J.S. Bach: Complete Organ Works
Saturday, December 9, 2023
An outstanding testament to one of the more remarkable European organists of the last 40 years
Bernard Foccroulle, various organs
Ricercar RIC289 (15CDs) [19:36:00]
The re-release of Bernard Foccroulle’s complete Bach cycle, primarily recorded between 1982 and 1997, brings back memories of my own teenage years when I listened to several of these discs, then new. Foccroulle’s career has been truly remarkable, combining his activities as one of the outstanding figures of the European organ culture with those as a widely performed composer and artistic director, successively of the Monnaie Opera House in Brussels and the Aix-en-Provence Festival.
It’s a pleasure, therefore, to consider these recordings afresh.
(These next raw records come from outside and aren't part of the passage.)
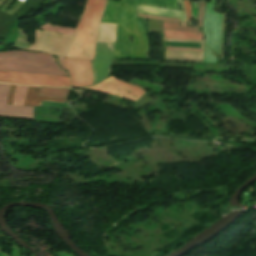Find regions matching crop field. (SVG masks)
<instances>
[{
    "label": "crop field",
    "instance_id": "8a807250",
    "mask_svg": "<svg viewBox=\"0 0 256 256\" xmlns=\"http://www.w3.org/2000/svg\"><path fill=\"white\" fill-rule=\"evenodd\" d=\"M138 4L179 9L177 0H107L101 23H117L112 59H148V37L135 18ZM130 36L134 43H129Z\"/></svg>",
    "mask_w": 256,
    "mask_h": 256
},
{
    "label": "crop field",
    "instance_id": "ac0d7876",
    "mask_svg": "<svg viewBox=\"0 0 256 256\" xmlns=\"http://www.w3.org/2000/svg\"><path fill=\"white\" fill-rule=\"evenodd\" d=\"M106 0H86L67 57L93 60L99 24ZM92 34V37L90 34Z\"/></svg>",
    "mask_w": 256,
    "mask_h": 256
},
{
    "label": "crop field",
    "instance_id": "34b2d1b8",
    "mask_svg": "<svg viewBox=\"0 0 256 256\" xmlns=\"http://www.w3.org/2000/svg\"><path fill=\"white\" fill-rule=\"evenodd\" d=\"M54 61L56 60L51 56L40 53L25 51L3 52L0 53V70L68 76Z\"/></svg>",
    "mask_w": 256,
    "mask_h": 256
},
{
    "label": "crop field",
    "instance_id": "412701ff",
    "mask_svg": "<svg viewBox=\"0 0 256 256\" xmlns=\"http://www.w3.org/2000/svg\"><path fill=\"white\" fill-rule=\"evenodd\" d=\"M0 81L24 85H45L52 87H69V77L46 74L16 73L0 71Z\"/></svg>",
    "mask_w": 256,
    "mask_h": 256
},
{
    "label": "crop field",
    "instance_id": "f4fd0767",
    "mask_svg": "<svg viewBox=\"0 0 256 256\" xmlns=\"http://www.w3.org/2000/svg\"><path fill=\"white\" fill-rule=\"evenodd\" d=\"M89 89L123 97L134 102H136L146 92L138 86L124 83L112 76Z\"/></svg>",
    "mask_w": 256,
    "mask_h": 256
},
{
    "label": "crop field",
    "instance_id": "dd49c442",
    "mask_svg": "<svg viewBox=\"0 0 256 256\" xmlns=\"http://www.w3.org/2000/svg\"><path fill=\"white\" fill-rule=\"evenodd\" d=\"M213 4L214 0L206 3L203 31L206 35L205 45L219 53L223 15L213 11Z\"/></svg>",
    "mask_w": 256,
    "mask_h": 256
},
{
    "label": "crop field",
    "instance_id": "e52e79f7",
    "mask_svg": "<svg viewBox=\"0 0 256 256\" xmlns=\"http://www.w3.org/2000/svg\"><path fill=\"white\" fill-rule=\"evenodd\" d=\"M114 43L97 42L93 66L94 84L103 80L112 67L111 57Z\"/></svg>",
    "mask_w": 256,
    "mask_h": 256
},
{
    "label": "crop field",
    "instance_id": "d8731c3e",
    "mask_svg": "<svg viewBox=\"0 0 256 256\" xmlns=\"http://www.w3.org/2000/svg\"><path fill=\"white\" fill-rule=\"evenodd\" d=\"M71 75L72 87H83L92 84V68L90 61L65 59Z\"/></svg>",
    "mask_w": 256,
    "mask_h": 256
},
{
    "label": "crop field",
    "instance_id": "5a996713",
    "mask_svg": "<svg viewBox=\"0 0 256 256\" xmlns=\"http://www.w3.org/2000/svg\"><path fill=\"white\" fill-rule=\"evenodd\" d=\"M10 85L0 83V116L33 120V107L6 105Z\"/></svg>",
    "mask_w": 256,
    "mask_h": 256
},
{
    "label": "crop field",
    "instance_id": "3316defc",
    "mask_svg": "<svg viewBox=\"0 0 256 256\" xmlns=\"http://www.w3.org/2000/svg\"><path fill=\"white\" fill-rule=\"evenodd\" d=\"M39 89L40 88H34V87H29L28 88V92H27V95L25 97L24 106H41V100L60 101V102H65L66 101V100H62V99L37 97Z\"/></svg>",
    "mask_w": 256,
    "mask_h": 256
},
{
    "label": "crop field",
    "instance_id": "28ad6ade",
    "mask_svg": "<svg viewBox=\"0 0 256 256\" xmlns=\"http://www.w3.org/2000/svg\"><path fill=\"white\" fill-rule=\"evenodd\" d=\"M164 38L202 40V34L190 32L164 31Z\"/></svg>",
    "mask_w": 256,
    "mask_h": 256
},
{
    "label": "crop field",
    "instance_id": "d1516ede",
    "mask_svg": "<svg viewBox=\"0 0 256 256\" xmlns=\"http://www.w3.org/2000/svg\"><path fill=\"white\" fill-rule=\"evenodd\" d=\"M69 89L41 88L38 96L67 98Z\"/></svg>",
    "mask_w": 256,
    "mask_h": 256
},
{
    "label": "crop field",
    "instance_id": "22f410ed",
    "mask_svg": "<svg viewBox=\"0 0 256 256\" xmlns=\"http://www.w3.org/2000/svg\"><path fill=\"white\" fill-rule=\"evenodd\" d=\"M40 29L51 31V32H56V33L70 34V35H73V32L75 30L72 28L58 27V26H52V25H48V24H45Z\"/></svg>",
    "mask_w": 256,
    "mask_h": 256
},
{
    "label": "crop field",
    "instance_id": "cbeb9de0",
    "mask_svg": "<svg viewBox=\"0 0 256 256\" xmlns=\"http://www.w3.org/2000/svg\"><path fill=\"white\" fill-rule=\"evenodd\" d=\"M28 87L18 86L15 92L13 105L23 106L24 97L26 95Z\"/></svg>",
    "mask_w": 256,
    "mask_h": 256
},
{
    "label": "crop field",
    "instance_id": "5142ce71",
    "mask_svg": "<svg viewBox=\"0 0 256 256\" xmlns=\"http://www.w3.org/2000/svg\"><path fill=\"white\" fill-rule=\"evenodd\" d=\"M164 29L199 32L196 28L179 26V23L164 21Z\"/></svg>",
    "mask_w": 256,
    "mask_h": 256
},
{
    "label": "crop field",
    "instance_id": "d9b57169",
    "mask_svg": "<svg viewBox=\"0 0 256 256\" xmlns=\"http://www.w3.org/2000/svg\"><path fill=\"white\" fill-rule=\"evenodd\" d=\"M203 62L217 63V57L212 55V50L204 46Z\"/></svg>",
    "mask_w": 256,
    "mask_h": 256
},
{
    "label": "crop field",
    "instance_id": "733c2abd",
    "mask_svg": "<svg viewBox=\"0 0 256 256\" xmlns=\"http://www.w3.org/2000/svg\"><path fill=\"white\" fill-rule=\"evenodd\" d=\"M204 7L205 3L204 0L199 2V12H198V18H197V27H202L203 23V15H204Z\"/></svg>",
    "mask_w": 256,
    "mask_h": 256
},
{
    "label": "crop field",
    "instance_id": "4a817a6b",
    "mask_svg": "<svg viewBox=\"0 0 256 256\" xmlns=\"http://www.w3.org/2000/svg\"><path fill=\"white\" fill-rule=\"evenodd\" d=\"M17 86L11 85L10 92L8 94L7 104L12 105L14 92Z\"/></svg>",
    "mask_w": 256,
    "mask_h": 256
},
{
    "label": "crop field",
    "instance_id": "bc2a9ffb",
    "mask_svg": "<svg viewBox=\"0 0 256 256\" xmlns=\"http://www.w3.org/2000/svg\"><path fill=\"white\" fill-rule=\"evenodd\" d=\"M137 15L138 16H142V17H147V18L167 20V21H174V22H179V20H180V19H175V18L154 17V16H147V15H140V14H137Z\"/></svg>",
    "mask_w": 256,
    "mask_h": 256
},
{
    "label": "crop field",
    "instance_id": "214f88e0",
    "mask_svg": "<svg viewBox=\"0 0 256 256\" xmlns=\"http://www.w3.org/2000/svg\"><path fill=\"white\" fill-rule=\"evenodd\" d=\"M184 5H185L187 20L190 22V2L187 0H184Z\"/></svg>",
    "mask_w": 256,
    "mask_h": 256
},
{
    "label": "crop field",
    "instance_id": "92a150f3",
    "mask_svg": "<svg viewBox=\"0 0 256 256\" xmlns=\"http://www.w3.org/2000/svg\"><path fill=\"white\" fill-rule=\"evenodd\" d=\"M197 6H198V3L192 2V14H191V17H193L194 19H196V15H197Z\"/></svg>",
    "mask_w": 256,
    "mask_h": 256
},
{
    "label": "crop field",
    "instance_id": "dafd665d",
    "mask_svg": "<svg viewBox=\"0 0 256 256\" xmlns=\"http://www.w3.org/2000/svg\"><path fill=\"white\" fill-rule=\"evenodd\" d=\"M164 60L201 62V60H192V59H174V58H165Z\"/></svg>",
    "mask_w": 256,
    "mask_h": 256
},
{
    "label": "crop field",
    "instance_id": "00972430",
    "mask_svg": "<svg viewBox=\"0 0 256 256\" xmlns=\"http://www.w3.org/2000/svg\"><path fill=\"white\" fill-rule=\"evenodd\" d=\"M165 49H181V50H195V51H201V49H192V48H174V47H165Z\"/></svg>",
    "mask_w": 256,
    "mask_h": 256
},
{
    "label": "crop field",
    "instance_id": "a9b5d70f",
    "mask_svg": "<svg viewBox=\"0 0 256 256\" xmlns=\"http://www.w3.org/2000/svg\"><path fill=\"white\" fill-rule=\"evenodd\" d=\"M57 58L60 60L62 68L65 70L66 68L64 65V58H60V57H57Z\"/></svg>",
    "mask_w": 256,
    "mask_h": 256
}]
</instances>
There’s an aristocratic quality to Foccroulle’s playing, never self-indulgent, rhythmically stable, occasionally quick. Because of the long gestation period of the project, there is, perhaps inevitably, a sense of increased suppleness in the playing of the later recordings. This is reflected to some extent in the recorded sound – the Leipzig chorales in Freiberg from 1991 are recorded uncomfortably directly, the later recordings are more gracious. The wide variety of (mostly) historic organs contribute enormously to the attractiveness of the survey. Some are famous Bach organs, including Freiberg, and the Martinikerk in Groningen where recordings include a stellar 1987 Clavierübung III (the Fugue especially magnificent) and a group of works include BWV 542 and 582 captured fully 20 years later. Groningen is also heard in the Fantasia ‘Wo Gott der Herr nicht bei uns hält’, which came to light in a 19th-century source as recently as 2008.
Among the earliest recordings are those at Ottobeuren, a creative choice for works of French inspiration; BWV 562 is heard with Cornet du Récit in the right hand vs Cromorne in the left, for example. One wonders whether the Schott organ at Muri might still make it into a complete Bach cycle: the result of a 1970 Metzler restoration, undoubtedly impressive for the time, although the winding system has been reconstructed since this recording was made. Especially interesting is the inclusion of some lesser-known, smaller historic organs in the Bach region, such as the 1779 Rommel organ at Zella-Mehlis, with its charming overblowing flute – although here Foccroulle’s playing is occasionally too active, such as in the opening of the A minor Fantasia & Fugue in which the winding, tempo and the unabsorbed 16ft harmonic in the mixture combine to curious effect. Arp Schnitger is represented both in Norden and Hamburg (St Jacobi) – organs perhaps slightly less likely to feature in a Bach cycle now – and the one modern instrument is Thomas’s elegant 1996 Silbermann copy in Leffe.
Generally speaking, Foccroulle’s registrations are uncomplicated; changes of either manual or registration don’t occur in fugues, for example, even if these aren’t always played on a plenum. The Passacaglia is played on subtly varied plena. In general, where plena are used, Foccroulle has a strong predilection for the inclusion of the tierce, understandably, even in places where simpler registrations might now be more likely, such as in the outer movements of the concerto transcriptions. The relatively straightforward registrations used in the trio sonatas in Ponitz, combined with the chamber music acoustics of the village church, are especially attractive. The remaining trio sonatas are recorded in Neresheim and the close microphone positions combined with the large acoustics reveal, here as elsewhere, the odd uncomfortable edit.
The booklet includes Foccroulle’s extensive programme notes (elucidating among other things his choice to present the Leipzig chorales in an order different from that in the manuscript) and his thoughts on the organs although, unfortunately, no specifications or registrations are given.
Even if some of the recordings heard here are now undoubtedly ‘historic’, this is a Complete Bach well worth having for its unaffected playing on outstanding instruments. It is, moreover, an outstanding testament to one of the more remarkable European organists of the last 40 years.